## Exercise input

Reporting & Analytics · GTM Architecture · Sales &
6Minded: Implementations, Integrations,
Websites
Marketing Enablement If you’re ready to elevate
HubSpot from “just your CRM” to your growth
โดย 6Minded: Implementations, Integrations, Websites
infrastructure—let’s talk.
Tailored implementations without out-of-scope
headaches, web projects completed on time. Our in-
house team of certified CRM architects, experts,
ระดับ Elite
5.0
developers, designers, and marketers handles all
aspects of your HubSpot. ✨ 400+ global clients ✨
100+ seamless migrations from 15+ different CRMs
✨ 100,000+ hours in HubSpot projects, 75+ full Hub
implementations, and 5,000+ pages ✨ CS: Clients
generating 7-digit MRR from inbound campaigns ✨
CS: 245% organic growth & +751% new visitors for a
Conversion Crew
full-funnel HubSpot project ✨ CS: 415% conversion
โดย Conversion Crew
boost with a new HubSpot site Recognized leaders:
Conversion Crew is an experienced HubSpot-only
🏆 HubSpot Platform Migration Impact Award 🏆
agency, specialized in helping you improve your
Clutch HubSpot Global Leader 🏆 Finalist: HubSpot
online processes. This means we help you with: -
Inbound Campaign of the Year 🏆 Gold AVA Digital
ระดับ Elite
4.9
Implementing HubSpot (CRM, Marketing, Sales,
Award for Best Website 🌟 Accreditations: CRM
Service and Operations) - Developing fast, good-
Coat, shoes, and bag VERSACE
--
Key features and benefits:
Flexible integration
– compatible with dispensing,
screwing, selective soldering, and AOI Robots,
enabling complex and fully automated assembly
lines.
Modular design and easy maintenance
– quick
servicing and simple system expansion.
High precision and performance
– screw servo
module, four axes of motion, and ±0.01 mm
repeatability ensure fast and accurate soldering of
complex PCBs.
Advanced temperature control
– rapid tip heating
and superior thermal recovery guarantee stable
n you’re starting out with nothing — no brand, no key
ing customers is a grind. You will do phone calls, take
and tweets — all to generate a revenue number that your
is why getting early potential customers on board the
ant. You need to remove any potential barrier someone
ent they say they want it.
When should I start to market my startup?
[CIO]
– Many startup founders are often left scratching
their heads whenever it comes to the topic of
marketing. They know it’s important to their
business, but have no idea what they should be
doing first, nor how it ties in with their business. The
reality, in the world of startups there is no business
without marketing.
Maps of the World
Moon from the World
...
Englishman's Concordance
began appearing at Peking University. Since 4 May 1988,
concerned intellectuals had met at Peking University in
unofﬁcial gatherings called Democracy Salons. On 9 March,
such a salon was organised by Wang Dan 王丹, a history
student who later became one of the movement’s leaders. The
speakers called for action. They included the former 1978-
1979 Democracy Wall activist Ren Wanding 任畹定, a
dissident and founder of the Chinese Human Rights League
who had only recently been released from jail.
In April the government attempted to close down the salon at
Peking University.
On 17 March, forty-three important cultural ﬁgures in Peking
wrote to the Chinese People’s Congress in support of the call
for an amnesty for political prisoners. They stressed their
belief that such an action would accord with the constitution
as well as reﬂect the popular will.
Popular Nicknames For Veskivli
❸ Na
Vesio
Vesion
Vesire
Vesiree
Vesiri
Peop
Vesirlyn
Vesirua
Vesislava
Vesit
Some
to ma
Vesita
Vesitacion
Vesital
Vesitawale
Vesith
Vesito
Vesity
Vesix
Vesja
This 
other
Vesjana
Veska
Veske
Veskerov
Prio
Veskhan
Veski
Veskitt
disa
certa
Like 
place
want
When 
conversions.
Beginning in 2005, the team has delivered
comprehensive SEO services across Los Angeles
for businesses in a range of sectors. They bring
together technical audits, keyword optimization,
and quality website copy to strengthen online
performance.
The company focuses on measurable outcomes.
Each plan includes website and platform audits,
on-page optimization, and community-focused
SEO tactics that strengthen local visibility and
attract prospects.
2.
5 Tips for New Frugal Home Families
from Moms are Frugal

## Work to be completed
Render the lines of the records from the one containing "Key features and" down to the one containing "module, four axes of motion, and ±0.01 mm", both included, as a numbered list, leaving out any blank lines.

## Exercise result
1. Key features and benefits:
2. Flexible integration
3. – compatible with dispensing,
4. screwing, selective soldering, and AOI Robots,
5. enabling complex and fully automated assembly
6. lines.
7. Modular design and easy maintenance
8. – quick
9. servicing and simple system expansion.
10. High precision and performance
11. – screw servo
12. module, four axes of motion, and ±0.01 mm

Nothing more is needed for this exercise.